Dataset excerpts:
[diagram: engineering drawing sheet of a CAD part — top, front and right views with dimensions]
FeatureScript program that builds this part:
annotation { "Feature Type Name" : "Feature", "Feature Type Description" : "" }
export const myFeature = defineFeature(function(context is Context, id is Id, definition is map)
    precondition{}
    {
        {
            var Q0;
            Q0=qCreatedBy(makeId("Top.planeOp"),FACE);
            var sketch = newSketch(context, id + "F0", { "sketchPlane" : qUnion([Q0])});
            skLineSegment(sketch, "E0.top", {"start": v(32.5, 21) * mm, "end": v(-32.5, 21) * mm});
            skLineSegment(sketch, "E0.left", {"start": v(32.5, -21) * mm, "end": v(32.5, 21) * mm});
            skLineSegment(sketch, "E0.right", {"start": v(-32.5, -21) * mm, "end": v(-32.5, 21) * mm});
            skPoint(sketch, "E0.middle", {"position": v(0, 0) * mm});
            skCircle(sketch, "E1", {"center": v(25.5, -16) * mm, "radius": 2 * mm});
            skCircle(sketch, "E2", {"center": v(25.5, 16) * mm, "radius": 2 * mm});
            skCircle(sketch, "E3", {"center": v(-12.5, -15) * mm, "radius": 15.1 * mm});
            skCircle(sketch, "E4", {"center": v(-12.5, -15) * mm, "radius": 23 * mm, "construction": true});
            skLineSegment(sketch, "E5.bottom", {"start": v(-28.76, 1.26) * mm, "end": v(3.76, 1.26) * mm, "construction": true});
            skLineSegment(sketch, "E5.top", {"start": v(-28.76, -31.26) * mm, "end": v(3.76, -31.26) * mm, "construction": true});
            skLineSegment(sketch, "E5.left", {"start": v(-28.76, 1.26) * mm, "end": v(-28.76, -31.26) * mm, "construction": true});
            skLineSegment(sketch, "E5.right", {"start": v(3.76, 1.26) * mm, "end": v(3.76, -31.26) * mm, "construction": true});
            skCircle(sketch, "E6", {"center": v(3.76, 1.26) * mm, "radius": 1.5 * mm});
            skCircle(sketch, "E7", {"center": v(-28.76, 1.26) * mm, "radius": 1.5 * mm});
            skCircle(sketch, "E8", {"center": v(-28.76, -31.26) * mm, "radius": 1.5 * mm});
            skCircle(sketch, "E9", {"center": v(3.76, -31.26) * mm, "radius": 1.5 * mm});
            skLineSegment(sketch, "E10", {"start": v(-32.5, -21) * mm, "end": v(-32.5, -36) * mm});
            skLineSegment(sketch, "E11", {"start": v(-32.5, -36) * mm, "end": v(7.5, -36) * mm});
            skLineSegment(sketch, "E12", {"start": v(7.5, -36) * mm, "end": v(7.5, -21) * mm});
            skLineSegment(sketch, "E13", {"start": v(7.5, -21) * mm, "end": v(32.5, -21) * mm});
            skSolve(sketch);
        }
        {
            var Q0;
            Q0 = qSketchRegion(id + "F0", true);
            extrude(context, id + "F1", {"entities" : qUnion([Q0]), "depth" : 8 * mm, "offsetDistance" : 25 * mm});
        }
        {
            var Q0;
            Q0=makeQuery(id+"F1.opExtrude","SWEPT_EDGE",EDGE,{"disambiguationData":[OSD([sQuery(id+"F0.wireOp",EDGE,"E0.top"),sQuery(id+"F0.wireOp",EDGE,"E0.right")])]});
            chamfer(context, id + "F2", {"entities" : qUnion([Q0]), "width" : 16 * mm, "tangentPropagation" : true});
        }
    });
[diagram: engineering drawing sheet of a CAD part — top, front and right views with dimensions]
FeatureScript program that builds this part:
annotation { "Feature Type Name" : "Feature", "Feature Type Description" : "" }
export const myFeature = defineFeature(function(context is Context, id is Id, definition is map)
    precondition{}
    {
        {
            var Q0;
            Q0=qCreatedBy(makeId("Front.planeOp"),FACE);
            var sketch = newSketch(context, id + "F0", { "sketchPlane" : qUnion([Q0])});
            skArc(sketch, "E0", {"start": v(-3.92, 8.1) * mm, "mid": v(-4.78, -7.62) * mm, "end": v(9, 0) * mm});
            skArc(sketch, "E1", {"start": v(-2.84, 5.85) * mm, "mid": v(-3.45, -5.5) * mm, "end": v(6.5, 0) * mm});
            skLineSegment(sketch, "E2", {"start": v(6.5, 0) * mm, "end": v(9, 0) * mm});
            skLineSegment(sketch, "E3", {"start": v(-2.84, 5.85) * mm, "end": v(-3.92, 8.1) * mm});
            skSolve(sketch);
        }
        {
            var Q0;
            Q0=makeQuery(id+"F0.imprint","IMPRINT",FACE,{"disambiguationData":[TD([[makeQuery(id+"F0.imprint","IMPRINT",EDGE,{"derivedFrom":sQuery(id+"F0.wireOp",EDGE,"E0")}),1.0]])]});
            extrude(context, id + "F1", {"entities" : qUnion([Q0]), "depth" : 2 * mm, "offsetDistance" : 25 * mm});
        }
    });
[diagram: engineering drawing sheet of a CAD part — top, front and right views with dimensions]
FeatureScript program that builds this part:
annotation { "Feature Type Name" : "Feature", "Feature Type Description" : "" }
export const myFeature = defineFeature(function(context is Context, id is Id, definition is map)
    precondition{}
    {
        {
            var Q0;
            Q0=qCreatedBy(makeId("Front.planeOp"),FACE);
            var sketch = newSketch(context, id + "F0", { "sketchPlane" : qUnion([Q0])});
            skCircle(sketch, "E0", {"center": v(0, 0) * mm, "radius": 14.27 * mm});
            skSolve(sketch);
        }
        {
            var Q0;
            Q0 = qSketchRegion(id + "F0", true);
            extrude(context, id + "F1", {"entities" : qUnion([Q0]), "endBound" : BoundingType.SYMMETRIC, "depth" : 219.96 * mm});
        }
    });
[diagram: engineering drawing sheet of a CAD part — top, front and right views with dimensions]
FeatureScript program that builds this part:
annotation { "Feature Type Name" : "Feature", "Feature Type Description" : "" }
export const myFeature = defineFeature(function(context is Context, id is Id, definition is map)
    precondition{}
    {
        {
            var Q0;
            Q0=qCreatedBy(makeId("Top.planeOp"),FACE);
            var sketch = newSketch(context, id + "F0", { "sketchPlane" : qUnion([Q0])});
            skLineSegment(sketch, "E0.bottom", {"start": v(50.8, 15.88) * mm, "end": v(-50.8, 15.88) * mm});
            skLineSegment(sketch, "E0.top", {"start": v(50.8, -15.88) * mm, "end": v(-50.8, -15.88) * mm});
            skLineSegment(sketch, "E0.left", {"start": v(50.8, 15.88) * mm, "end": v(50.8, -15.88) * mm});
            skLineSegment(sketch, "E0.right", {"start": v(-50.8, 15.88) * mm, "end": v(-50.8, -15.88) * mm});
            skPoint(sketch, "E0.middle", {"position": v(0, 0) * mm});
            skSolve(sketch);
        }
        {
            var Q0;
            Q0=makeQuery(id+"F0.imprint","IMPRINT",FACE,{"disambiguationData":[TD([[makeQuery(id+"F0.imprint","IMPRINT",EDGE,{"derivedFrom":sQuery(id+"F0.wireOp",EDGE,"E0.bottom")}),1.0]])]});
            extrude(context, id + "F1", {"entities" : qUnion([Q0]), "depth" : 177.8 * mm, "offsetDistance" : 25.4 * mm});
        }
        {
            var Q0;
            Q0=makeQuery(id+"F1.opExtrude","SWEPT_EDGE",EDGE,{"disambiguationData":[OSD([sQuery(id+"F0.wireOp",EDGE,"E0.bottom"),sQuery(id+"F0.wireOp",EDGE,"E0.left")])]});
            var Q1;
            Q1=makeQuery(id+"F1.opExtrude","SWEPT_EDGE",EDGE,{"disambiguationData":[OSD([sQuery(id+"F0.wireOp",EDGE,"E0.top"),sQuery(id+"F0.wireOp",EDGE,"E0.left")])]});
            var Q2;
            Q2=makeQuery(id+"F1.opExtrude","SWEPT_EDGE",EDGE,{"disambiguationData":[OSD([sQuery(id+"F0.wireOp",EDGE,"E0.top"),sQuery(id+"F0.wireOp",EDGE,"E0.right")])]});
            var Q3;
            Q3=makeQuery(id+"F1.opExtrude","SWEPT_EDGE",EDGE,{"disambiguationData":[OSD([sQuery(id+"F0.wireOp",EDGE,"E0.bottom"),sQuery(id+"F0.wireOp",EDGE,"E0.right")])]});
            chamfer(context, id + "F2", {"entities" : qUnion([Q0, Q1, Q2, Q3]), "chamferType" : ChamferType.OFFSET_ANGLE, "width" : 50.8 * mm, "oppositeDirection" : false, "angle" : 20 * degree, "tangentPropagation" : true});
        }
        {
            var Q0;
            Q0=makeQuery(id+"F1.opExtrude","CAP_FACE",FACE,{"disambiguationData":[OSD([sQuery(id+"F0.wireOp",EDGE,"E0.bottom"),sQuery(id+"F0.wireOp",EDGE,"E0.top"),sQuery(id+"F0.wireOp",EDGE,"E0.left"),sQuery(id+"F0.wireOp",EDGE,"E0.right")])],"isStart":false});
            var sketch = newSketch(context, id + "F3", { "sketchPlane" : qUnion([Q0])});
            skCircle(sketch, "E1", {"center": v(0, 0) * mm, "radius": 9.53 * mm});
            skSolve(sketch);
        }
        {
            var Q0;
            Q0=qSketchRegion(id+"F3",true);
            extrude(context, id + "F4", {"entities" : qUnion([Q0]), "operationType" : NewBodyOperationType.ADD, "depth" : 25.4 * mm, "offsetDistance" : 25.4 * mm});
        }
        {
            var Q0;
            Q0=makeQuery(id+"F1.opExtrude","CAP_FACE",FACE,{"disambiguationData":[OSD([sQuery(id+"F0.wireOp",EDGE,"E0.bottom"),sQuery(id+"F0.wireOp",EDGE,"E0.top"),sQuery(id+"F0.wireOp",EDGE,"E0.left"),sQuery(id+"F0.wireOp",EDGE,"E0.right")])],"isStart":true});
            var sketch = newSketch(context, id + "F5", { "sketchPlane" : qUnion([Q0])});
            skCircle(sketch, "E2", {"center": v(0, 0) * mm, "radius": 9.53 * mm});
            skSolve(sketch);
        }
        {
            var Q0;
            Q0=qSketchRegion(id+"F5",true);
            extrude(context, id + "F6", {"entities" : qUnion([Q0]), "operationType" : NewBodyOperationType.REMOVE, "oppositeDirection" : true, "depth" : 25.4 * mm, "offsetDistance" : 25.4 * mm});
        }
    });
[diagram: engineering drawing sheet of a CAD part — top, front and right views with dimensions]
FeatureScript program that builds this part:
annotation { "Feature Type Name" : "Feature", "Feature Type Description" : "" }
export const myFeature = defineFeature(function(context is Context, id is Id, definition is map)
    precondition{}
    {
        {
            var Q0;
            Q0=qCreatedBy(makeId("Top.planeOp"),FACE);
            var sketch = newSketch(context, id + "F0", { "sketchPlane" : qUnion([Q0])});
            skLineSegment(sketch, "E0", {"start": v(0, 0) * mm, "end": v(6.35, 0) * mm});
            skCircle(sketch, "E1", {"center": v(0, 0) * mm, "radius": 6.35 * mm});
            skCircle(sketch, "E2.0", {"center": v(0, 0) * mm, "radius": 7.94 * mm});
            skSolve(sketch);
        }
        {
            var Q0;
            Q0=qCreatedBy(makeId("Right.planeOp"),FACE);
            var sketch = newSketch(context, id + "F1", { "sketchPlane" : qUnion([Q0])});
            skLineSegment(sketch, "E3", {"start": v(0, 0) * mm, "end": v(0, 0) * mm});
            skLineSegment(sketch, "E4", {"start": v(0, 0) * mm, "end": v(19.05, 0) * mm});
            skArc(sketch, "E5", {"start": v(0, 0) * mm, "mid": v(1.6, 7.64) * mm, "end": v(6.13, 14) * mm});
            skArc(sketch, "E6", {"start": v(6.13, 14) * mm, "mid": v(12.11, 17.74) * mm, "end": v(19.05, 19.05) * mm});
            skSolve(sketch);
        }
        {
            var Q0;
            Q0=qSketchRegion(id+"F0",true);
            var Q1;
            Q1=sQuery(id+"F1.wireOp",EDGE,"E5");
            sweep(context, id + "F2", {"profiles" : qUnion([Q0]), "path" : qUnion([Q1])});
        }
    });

*To do:*
Show every line of the records above that contains the string "skArc", treating uppercase and lowercase letters as distinct.

*Solution for this exercise:*
            skArc(sketch, "E0", {"start": v(-3.92, 8.1) * mm, "mid": v(-4.78, -7.62) * mm, "end": v(9, 0) * mm});
            skArc(sketch, "E1", {"start": v(-2.84, 5.85) * mm, "mid": v(-3.45, -5.5) * mm, "end": v(6.5, 0) * mm});
            skArc(sketch, "E5", {"start": v(0, 0) * mm, "mid": v(1.6, 7.64) * mm, "end": v(6.13, 14) * mm});
            skArc(sketch, "E6", {"start": v(6.13, 14) * mm, "mid": v(12.11, 17.74) * mm, "end": v(19.05, 19.05) * mm});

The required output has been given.